Teks Latihan.
□ □ □ □ □ □ □
Tapi, kabar bahagia bagi kaum buruh se Bogor itu bisa berujung nestapa. Pasalnya, Asosiasi Pengusaha Indonesia (Apindo) Kabupaten Bogor berancang-ancang melakukan pemutusan hubungan kerja (PHK) massal.
Informasi yang dihimpun Radar Bogor (Grup JPNN), pengaruh peningkatan UMK akan dirasakan langsung oleh 258 perusahaan anggota Apindo Bogor. Jika tetap memaksakan memberikan upah sesusai ketentuan anyar, estimasi rata-ratanya yakni setiap perusahaan bakal melakukan efisiensi sumber daya manusia (SDM) sebanyak 233 pekerja. Sehingga total PHK pada 258 perusahaan itu bisa lebih dari 60 ribu pekerja.
“Seharusnya tidak sembarang mengikuti daerah lain. UMK itu otonom. Harus ada pertimbangan tersendiri di tiap daerah. Dan, untuk industri padat karya, harus ada UMK khusus. Kalau begini ancaman bangkrut dan PHK di depan mata,” kata Ketua Apindo Kabupaten Bogor, Alexander Frans kepada Radar Bogor, kemarin.
□ □ □ □ □ □ □
Entri Data.
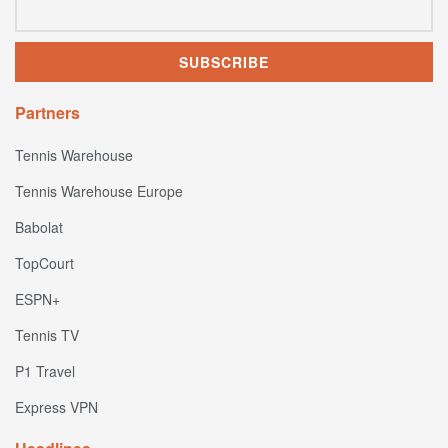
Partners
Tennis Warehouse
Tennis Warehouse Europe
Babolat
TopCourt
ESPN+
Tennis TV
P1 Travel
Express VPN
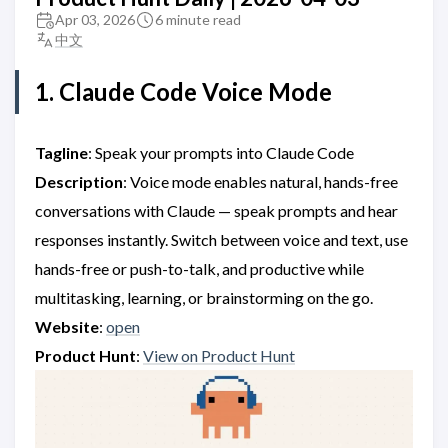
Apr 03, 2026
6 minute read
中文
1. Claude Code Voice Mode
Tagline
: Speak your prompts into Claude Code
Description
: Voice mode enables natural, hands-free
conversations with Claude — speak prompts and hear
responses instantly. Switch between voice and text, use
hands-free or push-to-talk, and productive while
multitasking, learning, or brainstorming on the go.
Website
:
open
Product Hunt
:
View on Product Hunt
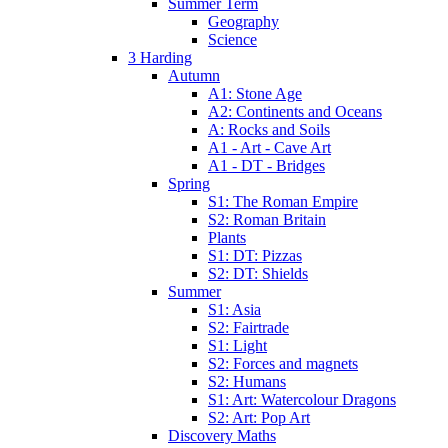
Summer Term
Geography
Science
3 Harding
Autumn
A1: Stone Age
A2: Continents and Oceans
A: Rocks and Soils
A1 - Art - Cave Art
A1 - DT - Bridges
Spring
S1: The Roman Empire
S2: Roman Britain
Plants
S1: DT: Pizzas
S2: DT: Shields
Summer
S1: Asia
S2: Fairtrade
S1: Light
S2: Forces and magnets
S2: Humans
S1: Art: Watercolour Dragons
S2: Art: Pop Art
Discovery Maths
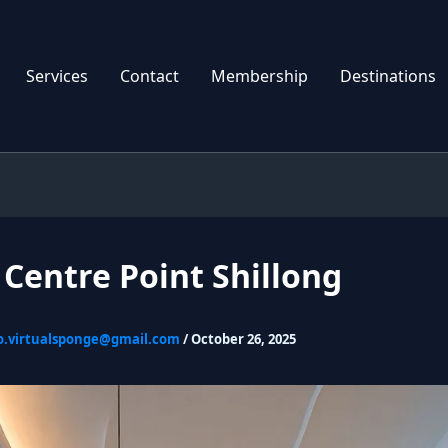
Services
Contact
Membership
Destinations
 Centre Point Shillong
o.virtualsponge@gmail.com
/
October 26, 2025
□ □ □ □ □ □ □
Tugas Tertulis. Dalam teks tentang ancaman PHK di Kabupaten Bogor, berapa perusahaan anggota Apindo Bogor yang akan langsung merasakan pengaruh peningkatan UMK?

Jawaban yang Diharapkan. 258 perusahaan.